Written exercise 1: According to the cosign 1.0 announcement below, on how many OCI registries has cosign been tested?
Written exercise 2: Reproduce the part of the cosign 1.0 announcement starting with "Beyond Cosign!" and going on through "across 16 organizations!".
Written exercise 3: Condense the paragraph of the cosign 1.0 announcement that begins "We have quite a few improvements planned" into a shorter version that keeps its main facts.

Cosign 1.0!


The cosign project started in February 2021 with a goal of making it easy to sign and verify containers on any OCI registry today. The community support has been incredible! We’ve added 7 maintainers from 5 organizations, and have merged 394 commits from 32 contributors across 10 organizations. Cosign has been tested on 13 OCI registries and is now packaged in five different package managers. We’ve cut seven releases over six months and are now thrilled to declare our first general availability release, cosign 1.0, which is ready for production use!

Photo by Kirill Sh on Unsplash

This means that the core feature set of signing and verifying artifacts sorted in OCI registries, as well as underlying specifications for storing and discovering signatures are considered stable and ready for production use. We’ve been using this tooling ourselves for three months now to sign and verify releases of the distroless container images, and are now ready to help the rest of the industry secure their supply chains!

To get started, you can install cosign via a few different package managers and start signing! Give it a try here with just a few commands, or integrate it into your build and deployment flows automatically.

What’s next?

As cliche as it sounds, this really is just the beginning! We’re working on better key management stories, rich attestation support, SBOM integrations, end to end policy system support, and stabilizing the rest of the “experimental” features that make cosign work well with the rest of the sigstore projects. Let’s jump into the specifics!

We have quite a few improvements planned for key management and distribution. Up next, we’re working to add support for The Update Framework, which will provide a battle-tested approach for resilience and compromise recovery. An early (but working) prototype can be seen in action here. This integration will support all of the existing key management options (hardware keys, cloud KMS support, Kubernetes secrets, etc.) to the broader TUF community. In addition, we’re also working on several enhancements to TUF itself (through TUF Augmentation Proposals), including support for our “keyless” OIDC-based keys.

Signatures are only one piece of the overall supply chain integrity story, so we’re also working on rich attestation support using the In-toto attestation model. This will provide a flexible system for storing verifiable metadata, including things like SBOMs and vulnerability scans. See here for some more working demos and early plans!

Beyond Cosign!

We believe in specifications driven by working code, and see cosign as just one implementation of the overall signature format and ecosystem. This means we need tight integration with build systems and policy engines to make signatures automatic and invisible. We plan on taking the Tekton Chains project to beta later this summer, and GA by the end of the year.

We’ll also keep working on integrations with other build systems like kpack, Jenkins X, Jenkins, Google Cloud Build, Github Actions, Gitlab Runner and more! Help here is needed and welcomed! We’re still at the start of a long road to automatic supply chain security, and now is the best time to get involved.

Across Sigstore

Across the rest of Sigstore, we’ve also seen rapid contributor and ecosystem growth! We’re now up to 703 commits from 50 different contributors, across 16 organizations!

Data excerpt:
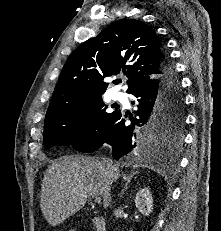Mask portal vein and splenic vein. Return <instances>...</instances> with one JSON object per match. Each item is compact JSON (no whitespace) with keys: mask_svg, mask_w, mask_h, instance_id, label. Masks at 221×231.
<instances>
[{"mask_svg":"<svg viewBox=\"0 0 221 231\" xmlns=\"http://www.w3.org/2000/svg\"><path fill=\"white\" fill-rule=\"evenodd\" d=\"M94 201H95L96 203L100 204V203H101V198L96 196V197L94 198Z\"/></svg>","mask_w":221,"mask_h":231,"instance_id":"obj_1","label":"portal vein and splenic vein"}]
</instances>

Worked answer 1: 13

Worked answer 2:
Beyond Cosign!

We believe in specifications driven by working code, and see cosign as just one implementation of the overall signature format and ecosystem. This means we need tight integration with build systems and policy engines to make signatures automatic and invisible. We plan on taking the Tekton Chains project to beta later this summer, and GA by the end of the year.

We’ll also keep working on integrations with other build systems like kpack, Jenkins X, Jenkins, Google Cloud Build, Github Actions, Gitlab Runner and more! Help here is needed and welcomed! We’re still at the start of a long road to automatic supply chain security, and now is the best time to get involved.

Across Sigstore

Across the rest of Sigstore, we’ve also seen rapid contributor and ecosystem growth! We’re now up to 703 commits from 50 different contributors, across 16 organizations!

Worked answer 3: Planned key management and distribution improvements include support for The Update Framework (TUF), a battle-tested approach to resilience and compromise recovery. An early but working prototype already exists. The integration will extend all existing key management options, such as hardware keys, cloud KMS support and Kubernetes secrets, to the broader TUF community. Work is also underway on enhancements to TUF itself through TUF Augmentation Proposals, including support for "keyless" OIDC-based keys.